23 gennaio 2018
Aggiornato 04:30
Revisori

«Troppe pressioni», si dimettono i revisori dei conti: la risposta della sindaca Appendino

«Siamo sorpresi delle dichiarazioni dei revisori dei conti. La giunta ha sempre offerto la massima collaborazione» dichiara Appendino

Chiara Appendino (© ANSA)

TORINO - Dopo mesi di tensioni è arrivato il momento di rottura: i revisori dei Conti del Comune di Torino hanno rassegnato le loro dimissioni. Nel motivare la decisione gli esperti contabili parlano di «difficoltà nello scambio di comunicazioni e ostacoli nell'attività di raccordo» tra l'Ente e il Collegio e tra questo e il Consiglio comunale. «L'assenza di collaborazione e le pressioni ricevute», si legge nella lettera di dimissioni, «sono state fonte anche di disagi operativi e di incomprensioni». Non tarda ad arrivare la risposta della prima cittadina Chiara Appendino: «Siamo sorpresi delle dichiarazioni dei revisori dei conti. La giunta e l’ente che rappresento hanno sempre offerto la massima collaborazione. Prendiamo atto delle dimissioni».

REVISORI - L'organo di revisione, presieduto da Herri Fenoglio, aveva ingaggiato con i pentastellati un braccio di ferro sul debito Ream, la caparra di 5 milioni di euro che la Città di Torino deve restituire alla società nell'ambito del progetto Westinghouse. I revisori hanno inoltre bocciato il bilancio di previsione finanziario 2017-2019 e il bilancio consolidato 2016. Una volta preso atto delle dimissioni, non resta che nominare un nuovo colleggio. 
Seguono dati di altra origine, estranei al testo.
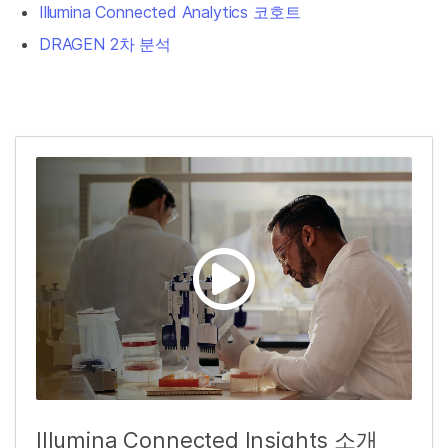
Illumina Connected Analytics 코호트
DRAGEN 2차 분석
Illumina Connected Insights 소개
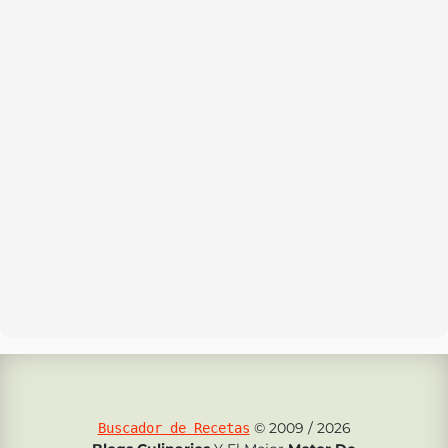
© 2009 / 2026
Buscador de Recetas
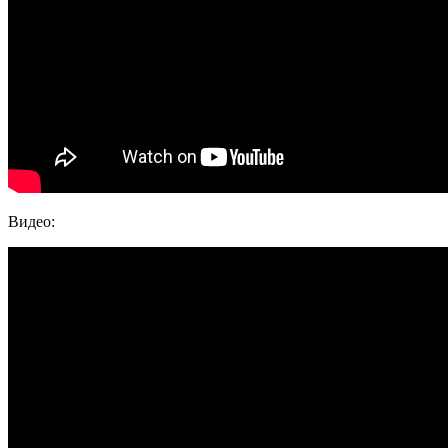
Видео:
POLEMICHE - Commenta così il Capogruppo della Lega Nord, Fabrizio Ricca, la scelta dei revisori dei conti: «Che tra i revisori dei conti della Città di Torino e la Giunta Appendino non corresse buon sangue era noto, non è  certo un fulmine a cel sereno». A colpire Ricca sono invece le motivazioni che si leggono nella lettera di dimissioni: «Dicono di aver ricevuto forti pressioni che sono state. Di quali presunte pressioni stiamo parlando? Se questo fosse avvenuto sarebbe gravissimo visto che il Collegio è un ente super partes, se invece non fosse vero è dovere del Comune di Torino denunciare agli uffici competenti i Revisori per questa affermazione» e conclude: «Resta il fatto che questa guerra Appendino-Revisori ha creato problemi ai torinesi, dando dimostrazione da parte di entrambi di un comportamento infantile e inadeguato ai ruoli che ricoprono. D’altronde se queste pressioni fossero dimostrate ci aspettiamo le dimissioni immediate dei responsabili». Si aggiunge al coro di sconcerto anche il Capogruppo dei Moderati, Silvio Magliano: «Ci troviamo a commentare un fatto mai visto e un bruttissimo segnale, cartina di tornasole di dinamiche politiche che non si vedono altrove in Italia, se non a Roma, città a sua volta guidata da un’Amministrazione pentastellata.  Non nascondo la mia apprensione per una situazione davvero preoccupante per Torino e per i torinesi. A gioire per queste dimissioni sono, probabilmente, i soli Cinque Stelle».